Inside The Duffer Brothers' Game of Thrones Snowball Strategy Supercharging Stranger Things
Every Netflix meeting came with the same Exhibit A: a breakout case study producers wielded to demand the show be scaled up.
Stranger Things is heading into its final stretch with one big, obvious worry hanging over it: please don’t end like Game of Thrones. That finale still leaves a mark, and Netflix’s nearly decade-long hit has grown so huge that the landing is going to be tricky. The interesting twist? The Duffer brothers have been openly studying Thrones for years — not to copy the ending, but to learn how to scale a show as it explodes.
Borrowing the right lessons from Thrones
Matt Duffer told Variety that they used Thrones as a blueprint for building bigger every season, and they even used that as ammo when asking Netflix for more scope and budget.

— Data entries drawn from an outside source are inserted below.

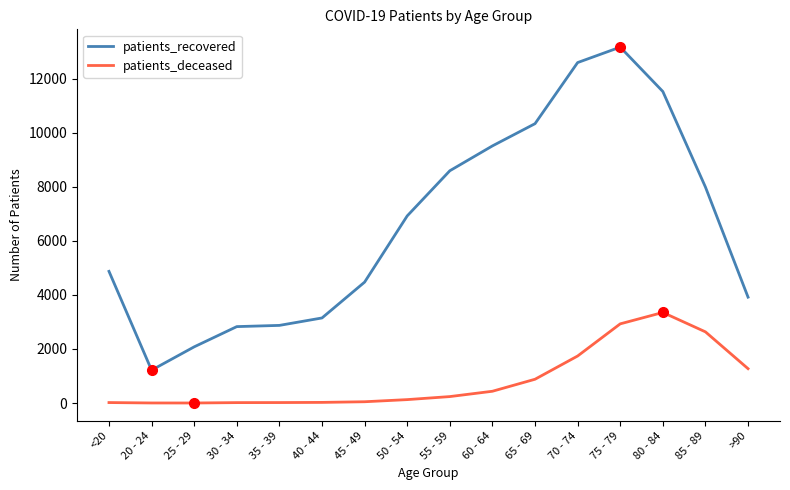

Which series has the largest total across all categories?

patients_recovered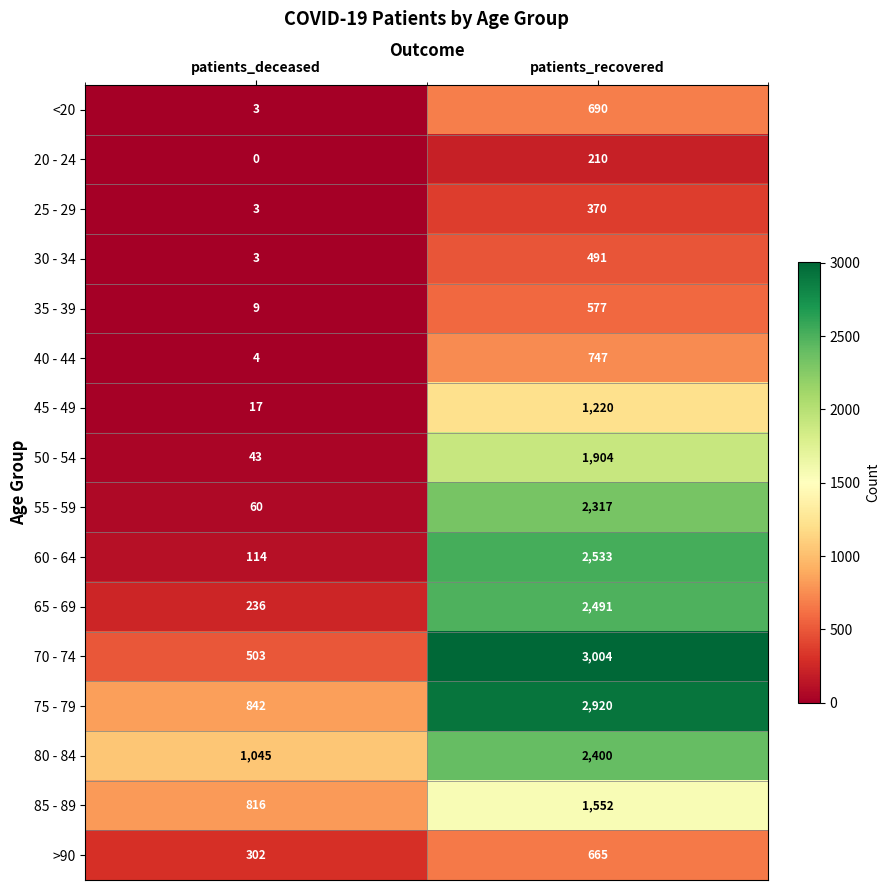

The value of 25 - 29 at patients_recovered is 140. True or false?

False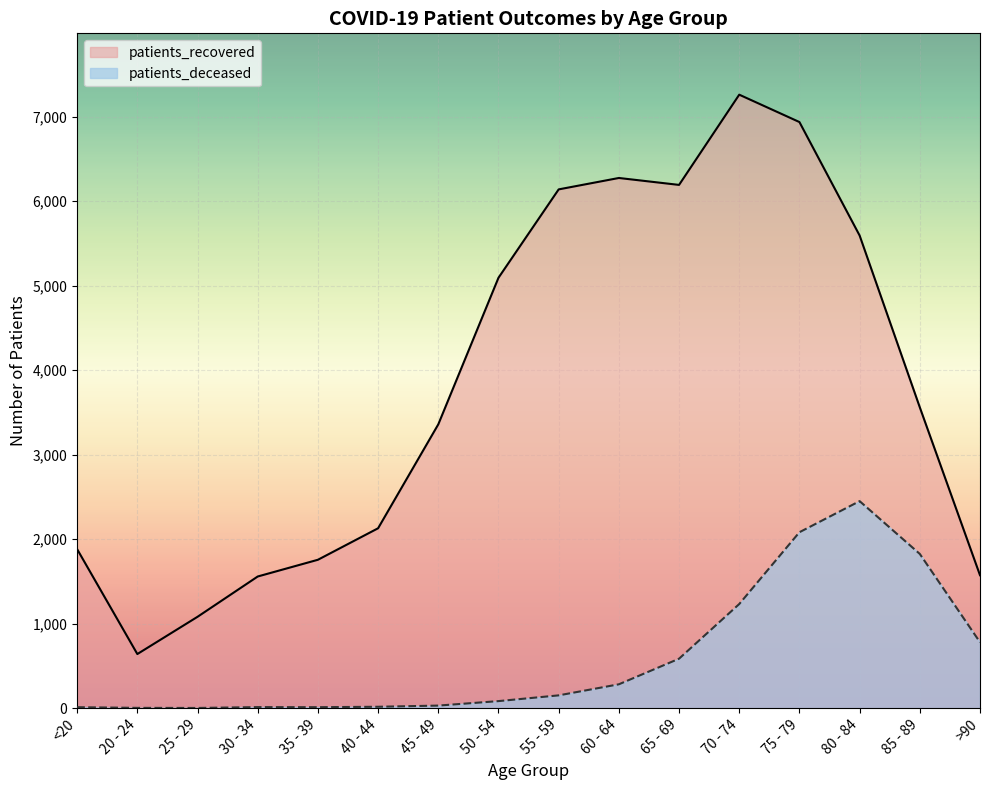

Reading left to right, transcribe all the data shown in this chart.

patients_recovered: 1881	640	1081	1558	1756	2129	3359	5094	6140	6275	6193	7261	6937	5594	3560	1573
patients_deceased: 11	3	2	12	11	16	30	83	151	282	585	1232	2082	2450	1825	780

"In terms of television, we always looked to Game of Thrones and what Dan Weiss and David Benioff did. They used the success to scale the show up and evolve it, and it snowballed. We would always take that example to Netflix for reasons why we should scale up the show: It’ll scale up the audience. At least, that was what we told them."
That tracks with how Stranger Things has expanded — from one small-town mystery to a sprawling, multi-location monster war. The hope is that they learned how to build up the show, not how to crash it on the finish line.

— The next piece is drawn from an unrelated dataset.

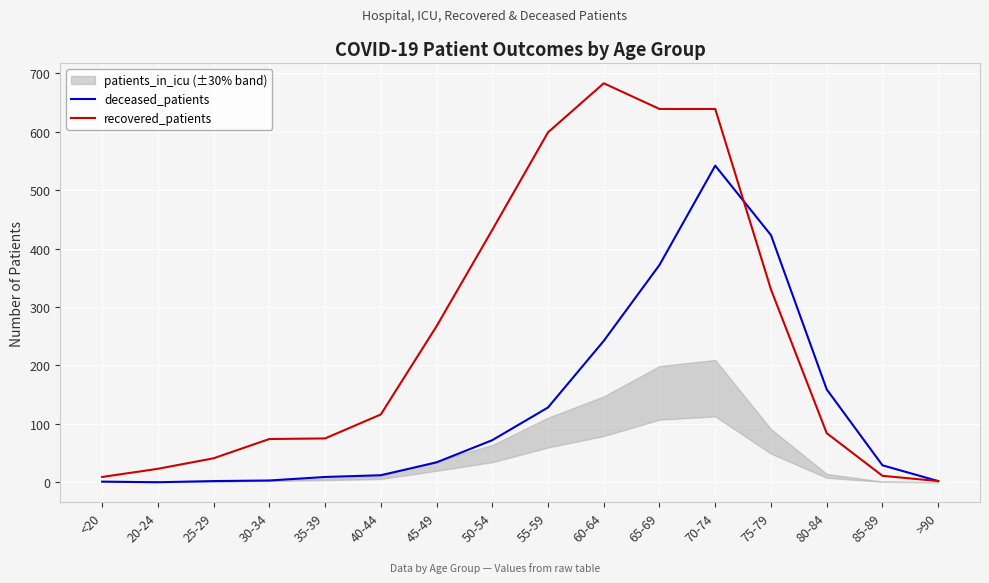

Which series has the largest total across all categories?

recovered_patients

The influences behind the Upside Down
Thrones wasn’t the only compass. The Duffers pull from a very specific stew of storytellers and era touchstones, and they’re candid about it. One name might surprise you a bit if you’re thinking purely in terms of twist endings: M. Night Shyamalan.
- 80s DNA: Steven Spielberg, Stephen King, and a grab bag of 80s legends are baked into the show’s tone. You can feel it in the adventure vibes, the suburban horror, and the needle drops.
- Familiar faces from the era: The show’s also loved sliding in era icons as winks to the audience.
- M. Night Shyamalan as a career model: Matt Duffer said Shyamalan loomed large for them — not just for twists, but for risk-taking and sticking with original ideas. The Duffers had a misfire of their own before Stranger Things (their 2015 film Hidden didn’t land), and they clocked how Shyamalan rebounded from an early flop to The Sixth Sense becoming a phenomenon. Matt admitted he wasn’t consciously following that path post-Stranger Things, but the influence has been part of their creative life for a long time.
So, when do we find out if it sticks the landing?
Volume 1 of Stranger Things season 5 drops on Netflix on November 26. Between now and then, if you need a refresher on the show’s big bad, Vecna, this is your moment to cram. The stage is set, the stakes are massive, and all those lessons — from Westeros to the multiplex — are about to be put to the test.